DS4PS / cpp-528-fall-2020

Course shell for CPP 528 Foundations of Data Science III - Project Management
http://ds4ps.org/cpp-528-fall-2020/
1 stars 1 forks source link

Week 02 Lab: Anyone figure out what `globd` or `globg` mean? #11

Open cenuno opened 3 years ago

cenuno commented 3 years ago

I couldn't find either variable in the codebook nor had success using Google to find these variables.

If no one finds the answer feel free to move forward without supplying definitions for these columns.

lecy commented 3 years ago

These are categorical variables describing the racial composition of the neighborhoods (tracts).

GlobD10 GlobG10
bw White Black
wha Dual immig
bw White Black
wha Dual immig
bw White Black
wha Dual immig
bw White Black
wha Dual immig
wba Semi global
wh Single immig
bw White Black
wha Dual immig
bw White Black

They were included in the raw files, but I don't recall seeing documentation anywhere. So yes, please create your own descriptor or just ignore them.

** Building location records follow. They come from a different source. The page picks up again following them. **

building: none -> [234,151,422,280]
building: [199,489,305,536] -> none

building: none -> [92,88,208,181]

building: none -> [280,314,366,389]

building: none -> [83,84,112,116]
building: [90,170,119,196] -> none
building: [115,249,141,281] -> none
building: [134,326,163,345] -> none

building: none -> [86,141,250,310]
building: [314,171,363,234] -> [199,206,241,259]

There are a handful of variables that were not included in the codebook provided by the group that created the data. Bad practice, but also not uncommon if a project evolves over time.

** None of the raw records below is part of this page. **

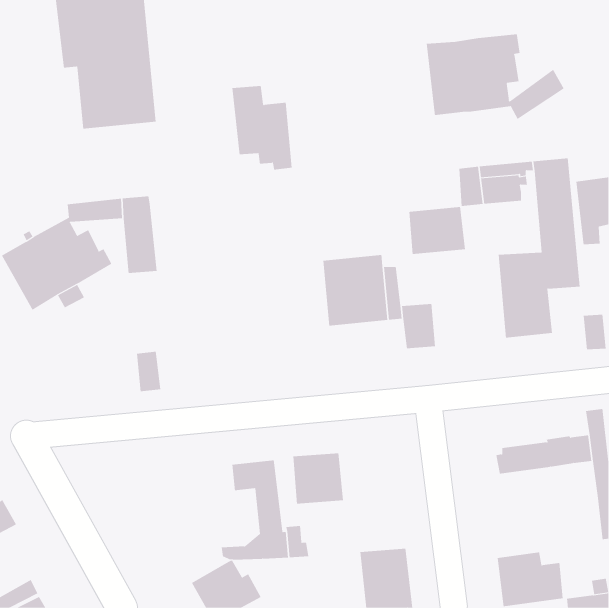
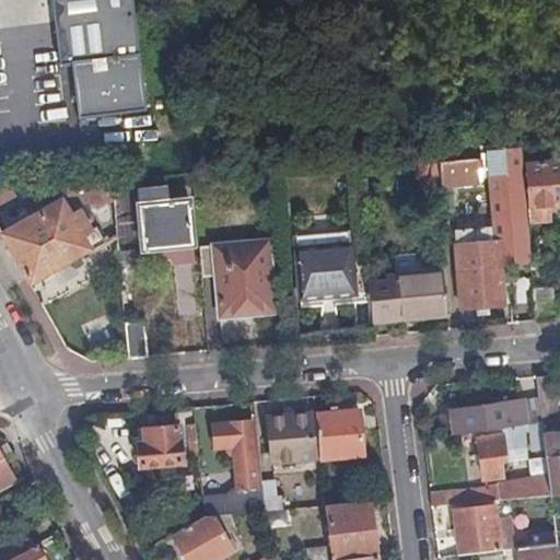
building: [426,33,564,120] -> none
building: [232,85,293,170] -> [138,185,194,262]
building: [408,207,466,254] -> [396,273,448,317]
building: none -> [202,241,277,317]
building: none -> [316,409,364,458]
building: none -> [479,424,527,479]
building: none -> [138,425,182,466]
building: none -> [431,456,551,506]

cenuno commented 3 years ago

@lecy thank you for the context and explanation! This only prompts more questions for me, particularly:

For now I'll put these in my back pocket as something to explore once we move onto data exploration next week. Appreciate you shining a light on these variables!

lecy commented 3 years ago

I had the same questions. I'm sure there was some coherent methodology behind the creation of the variables, but I have no idea what it was.